▶ **What you need to do**
(a) In the account of starting work at the contact center, set down the stretch from "Of course, this" through "next three years." word for word.
(b) In the account of starting work at the contact center, who was the receptionist that led the office tour?

▶ **Text passage**
# # # #

Of course, this left me back in Manchester, with a crew cut and no job. After a week of feeling sorry for myself I lumbered into the local recruitment branch and after conducting a test of my technology skills I was immediately sent for an interview at a new contact centre for IT training that was to open in Stockport. I attended, was successful and told to turn up Monday for induction. Little did I know that the job I was about to undertake would be the equivalent of living my life in a sitcom for the next three years.


I started with Mark and a woman called Julie. We were collected from reception and immediately taken on the office tour by the receptionist, Leslie. We all squeezed into the lift to start the tour on the 9th Floor. Julie was a thick set lady to be polite. If I was being rude I would describe her as a giant walking amoeba. Leslie herself had a cell block H look going on with short spiky hair and a rather offensive stubble. She was attempting to describe one of the team leaders. “You’ll be working for Helen, team leader on Pathway. She’s a bit of a big lady.” There was a pregnant pause for what felt like a good ten seconds before Leslie looked Julie up and down then directly in the eye, a woman she met less than 10 minutes ago. “Yes, big woman, bit like you.” Myself and Mark looked at each other containing our grin before looking away to avoid the impending giggles. This was a microcosm of the things to come.

# # # #

▶ **Stored rows**
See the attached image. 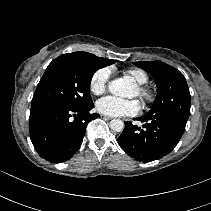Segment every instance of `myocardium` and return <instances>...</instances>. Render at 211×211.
I'll list each match as a JSON object with an SVG mask.
<instances>
[{
  "label": "myocardium",
  "mask_w": 211,
  "mask_h": 211,
  "mask_svg": "<svg viewBox=\"0 0 211 211\" xmlns=\"http://www.w3.org/2000/svg\"><path fill=\"white\" fill-rule=\"evenodd\" d=\"M138 95L147 104H153L157 97L156 91L145 84L139 85Z\"/></svg>",
  "instance_id": "1"
}]
</instances>
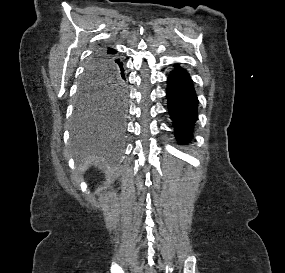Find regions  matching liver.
Returning <instances> with one entry per match:
<instances>
[{
	"mask_svg": "<svg viewBox=\"0 0 285 273\" xmlns=\"http://www.w3.org/2000/svg\"><path fill=\"white\" fill-rule=\"evenodd\" d=\"M90 163H91L90 160H89V161H86L85 164L80 167V170H81V171L87 170V168H88V166H89Z\"/></svg>",
	"mask_w": 285,
	"mask_h": 273,
	"instance_id": "obj_1",
	"label": "liver"
}]
</instances>
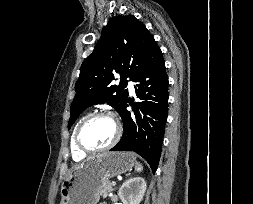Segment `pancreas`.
Returning <instances> with one entry per match:
<instances>
[{
    "mask_svg": "<svg viewBox=\"0 0 253 204\" xmlns=\"http://www.w3.org/2000/svg\"><path fill=\"white\" fill-rule=\"evenodd\" d=\"M113 191L112 185L109 181L105 182L100 188H99V194L103 197H107L110 192Z\"/></svg>",
    "mask_w": 253,
    "mask_h": 204,
    "instance_id": "pancreas-1",
    "label": "pancreas"
}]
</instances>
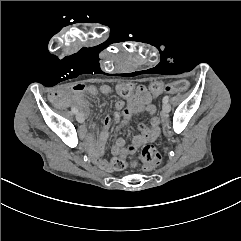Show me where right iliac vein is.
Here are the masks:
<instances>
[{"label":"right iliac vein","mask_w":241,"mask_h":241,"mask_svg":"<svg viewBox=\"0 0 241 241\" xmlns=\"http://www.w3.org/2000/svg\"><path fill=\"white\" fill-rule=\"evenodd\" d=\"M76 119L79 123H83L84 122V116L83 114L80 112V113H77L76 114Z\"/></svg>","instance_id":"obj_1"}]
</instances>
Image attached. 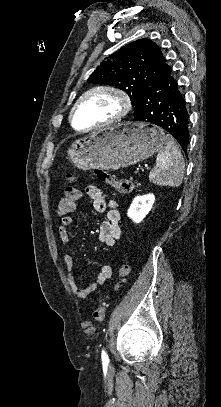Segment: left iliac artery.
<instances>
[{
  "label": "left iliac artery",
  "mask_w": 221,
  "mask_h": 407,
  "mask_svg": "<svg viewBox=\"0 0 221 407\" xmlns=\"http://www.w3.org/2000/svg\"><path fill=\"white\" fill-rule=\"evenodd\" d=\"M101 357H102V361H103V362H109L108 355L105 353L104 350L102 351Z\"/></svg>",
  "instance_id": "1"
}]
</instances>
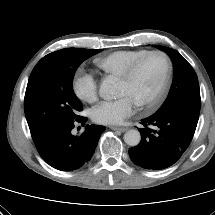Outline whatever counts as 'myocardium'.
<instances>
[{
	"instance_id": "f54148a6",
	"label": "myocardium",
	"mask_w": 215,
	"mask_h": 215,
	"mask_svg": "<svg viewBox=\"0 0 215 215\" xmlns=\"http://www.w3.org/2000/svg\"><path fill=\"white\" fill-rule=\"evenodd\" d=\"M150 56H160L164 59L165 72L162 82L154 95L149 100L137 104L139 107L147 109L153 108L158 104L169 84L172 72V62L168 54L161 50L147 51L146 53L138 57L136 60H134L119 77L122 81H129L134 76L142 62Z\"/></svg>"
}]
</instances>
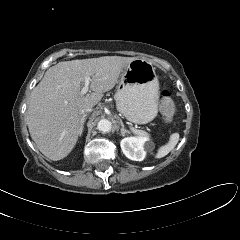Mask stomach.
Segmentation results:
<instances>
[{
  "instance_id": "0dacf381",
  "label": "stomach",
  "mask_w": 240,
  "mask_h": 240,
  "mask_svg": "<svg viewBox=\"0 0 240 240\" xmlns=\"http://www.w3.org/2000/svg\"><path fill=\"white\" fill-rule=\"evenodd\" d=\"M117 110L130 122L146 124L158 114L159 81L153 65L136 58L122 70L114 95Z\"/></svg>"
}]
</instances>
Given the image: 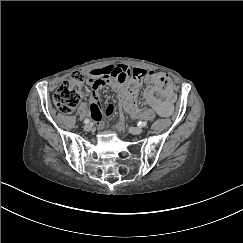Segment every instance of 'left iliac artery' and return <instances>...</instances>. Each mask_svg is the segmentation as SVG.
<instances>
[{
    "label": "left iliac artery",
    "mask_w": 243,
    "mask_h": 243,
    "mask_svg": "<svg viewBox=\"0 0 243 243\" xmlns=\"http://www.w3.org/2000/svg\"><path fill=\"white\" fill-rule=\"evenodd\" d=\"M138 126H139V127H145V126H147V122H146V121H140V122L138 123Z\"/></svg>",
    "instance_id": "left-iliac-artery-1"
}]
</instances>
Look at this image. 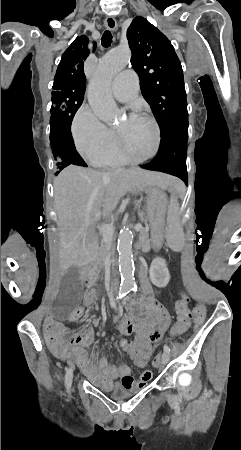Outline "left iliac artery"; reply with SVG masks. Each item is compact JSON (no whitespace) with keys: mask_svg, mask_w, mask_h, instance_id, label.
Returning a JSON list of instances; mask_svg holds the SVG:
<instances>
[{"mask_svg":"<svg viewBox=\"0 0 241 450\" xmlns=\"http://www.w3.org/2000/svg\"><path fill=\"white\" fill-rule=\"evenodd\" d=\"M133 290H134V291H137V288L134 287ZM164 351H165L166 353L170 354V348H169L168 345H164Z\"/></svg>","mask_w":241,"mask_h":450,"instance_id":"1","label":"left iliac artery"}]
</instances>
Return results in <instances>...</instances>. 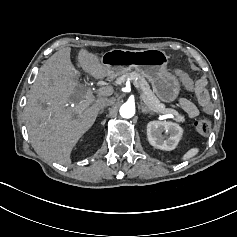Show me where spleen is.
Here are the masks:
<instances>
[{"mask_svg":"<svg viewBox=\"0 0 237 237\" xmlns=\"http://www.w3.org/2000/svg\"><path fill=\"white\" fill-rule=\"evenodd\" d=\"M199 152L198 148H191L190 150H188L184 155H183V160H188L192 157H194L195 155H197V153Z\"/></svg>","mask_w":237,"mask_h":237,"instance_id":"spleen-1","label":"spleen"}]
</instances>
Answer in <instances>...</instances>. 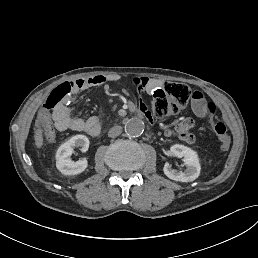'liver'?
Here are the masks:
<instances>
[{"mask_svg":"<svg viewBox=\"0 0 258 258\" xmlns=\"http://www.w3.org/2000/svg\"><path fill=\"white\" fill-rule=\"evenodd\" d=\"M36 126L40 127L38 120L36 121ZM35 142H36L37 146H41L42 145V135H41V130L40 129L36 133Z\"/></svg>","mask_w":258,"mask_h":258,"instance_id":"6515ba94","label":"liver"}]
</instances>
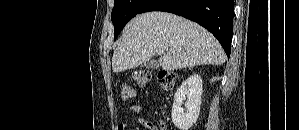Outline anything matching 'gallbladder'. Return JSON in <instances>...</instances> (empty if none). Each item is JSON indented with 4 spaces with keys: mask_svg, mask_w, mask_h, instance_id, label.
Returning a JSON list of instances; mask_svg holds the SVG:
<instances>
[{
    "mask_svg": "<svg viewBox=\"0 0 299 130\" xmlns=\"http://www.w3.org/2000/svg\"><path fill=\"white\" fill-rule=\"evenodd\" d=\"M143 66L147 69H157L159 68V63L156 60H149L144 62Z\"/></svg>",
    "mask_w": 299,
    "mask_h": 130,
    "instance_id": "bac80fb5",
    "label": "gallbladder"
}]
</instances>
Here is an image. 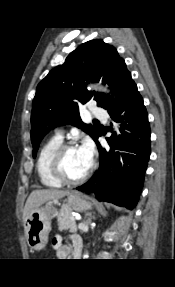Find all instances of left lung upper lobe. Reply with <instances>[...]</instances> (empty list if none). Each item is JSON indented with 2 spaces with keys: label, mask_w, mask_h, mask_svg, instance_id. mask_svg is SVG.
Returning a JSON list of instances; mask_svg holds the SVG:
<instances>
[{
  "label": "left lung upper lobe",
  "mask_w": 175,
  "mask_h": 287,
  "mask_svg": "<svg viewBox=\"0 0 175 287\" xmlns=\"http://www.w3.org/2000/svg\"><path fill=\"white\" fill-rule=\"evenodd\" d=\"M100 80L116 93V100L82 88L85 81ZM133 84L131 73L115 47L101 39L80 45L68 55L63 65L52 69L37 86L31 115L33 157L46 133L57 126L72 124L95 141L100 131L82 122L78 104L95 100L98 106L112 112L123 103Z\"/></svg>",
  "instance_id": "5c2ea615"
}]
</instances>
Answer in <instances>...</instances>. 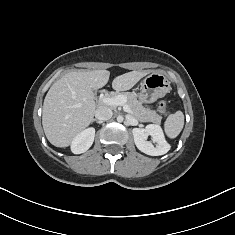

# # # #

▶ **Responses by task**
(a)
Of course, this left me back in Manchester, with a crew cut and no job. After a week of feeling sorry for myself I lumbered into the local recruitment branch and after conducting a test of my technology skills I was immediately sent for an interview at a new contact centre for IT training that was to open in Stockport. I attended, was successful and told to turn up Monday for induction. Little did I know that the job I was about to undertake would be the equivalent of living my life in a sitcom for the next three years.

(b) Leslie.